This is the ‘in between’ season for wildlife in the Lowcountry. The bigger birds, like Great Blues, Eagles, and other raptors, are considering or slowly starting nesting.
For us this time means the marshes have active feeding, the swamps some birds shopping the best nest sites. These Herons are near the rivers, marshes, but rookeries are a mile or two in the nearby swamps.
In short something should be around to photograph.
I think these shots may be some of my favorite of the White Pelican.
Mosquito Creek is a large, and long, body of water on the Yawke wildlife property.

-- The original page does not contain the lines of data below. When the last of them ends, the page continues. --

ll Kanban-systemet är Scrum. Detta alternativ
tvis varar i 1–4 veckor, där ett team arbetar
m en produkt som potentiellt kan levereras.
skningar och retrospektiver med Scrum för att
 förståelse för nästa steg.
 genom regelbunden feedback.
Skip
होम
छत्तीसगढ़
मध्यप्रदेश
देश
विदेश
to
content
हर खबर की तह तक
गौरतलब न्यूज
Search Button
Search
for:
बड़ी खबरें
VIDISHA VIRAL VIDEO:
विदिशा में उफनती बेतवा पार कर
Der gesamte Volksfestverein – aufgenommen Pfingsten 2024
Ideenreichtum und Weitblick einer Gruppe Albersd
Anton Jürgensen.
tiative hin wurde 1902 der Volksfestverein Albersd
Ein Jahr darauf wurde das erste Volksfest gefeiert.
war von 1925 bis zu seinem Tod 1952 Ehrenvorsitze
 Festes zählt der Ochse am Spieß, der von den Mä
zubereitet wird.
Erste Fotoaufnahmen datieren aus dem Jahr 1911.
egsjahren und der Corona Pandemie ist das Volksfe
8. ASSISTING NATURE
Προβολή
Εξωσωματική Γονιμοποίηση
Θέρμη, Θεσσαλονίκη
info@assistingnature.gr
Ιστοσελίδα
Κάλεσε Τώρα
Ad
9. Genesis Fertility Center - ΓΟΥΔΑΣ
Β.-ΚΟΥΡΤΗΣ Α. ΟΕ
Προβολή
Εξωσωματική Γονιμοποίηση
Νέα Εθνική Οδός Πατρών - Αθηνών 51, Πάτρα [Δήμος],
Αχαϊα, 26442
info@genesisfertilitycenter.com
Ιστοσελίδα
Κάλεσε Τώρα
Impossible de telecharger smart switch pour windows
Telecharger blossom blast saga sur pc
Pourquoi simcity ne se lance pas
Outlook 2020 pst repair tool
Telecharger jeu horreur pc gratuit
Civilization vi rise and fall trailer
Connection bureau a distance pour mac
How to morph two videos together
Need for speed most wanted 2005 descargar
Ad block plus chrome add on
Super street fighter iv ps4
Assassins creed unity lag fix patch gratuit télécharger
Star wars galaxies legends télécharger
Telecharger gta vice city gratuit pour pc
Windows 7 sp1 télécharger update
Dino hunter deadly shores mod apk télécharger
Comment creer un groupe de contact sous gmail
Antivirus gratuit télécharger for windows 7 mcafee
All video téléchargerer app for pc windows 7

Being along the Winyah Bay Estuary it draws a gazillion (technical term) migrating White Pelicans.
When we first walked the edge of the creek a large group of birds took flight heading to the other side of the water. I don’t think a better spot could have been found for these photographs.
With a wing span close to 10 feet (3 meters) you can imagine how loud a group is when taking flight as a group. Water flies everywhere.
There were enough in the flock that I could get the first shots and still back up and move to grab a wider images when the stragglers took off. White Pelicans are too big for an immediate lift off, I panned as they pushed from the left slowly gaining height.
The birds here are rarely around by humans once they arrive. This is a protected barrier island owned, and managed, in a unique arrangement. The land was ‘gifted’ to the South Carolina Dept. of Natural Resources. However, there are strings attached. The Yawke foundation provides for all the expenses. From salaries of rangers, equipment, and research grants. Each year the property is audited to ensure the conservation, privacy, and protection is following the ‘gifts’ guidelines.
You cannot access the island property without prior arrangements, and will be escorted around by a DNR ranger (who happens to be bird a bird photographer). Also there are a number of visit ‘types’. It’s like an unwritten rule you visit and attend a few general visits before being on one of the more ‘open’ trips in the field.
Like many of our locals they are a tropical bird (South America) that has moved north. I have just found some of their regional names; “flinthead”, “stonehead”, “ironhead”, “gourdhead”, and “preacher”.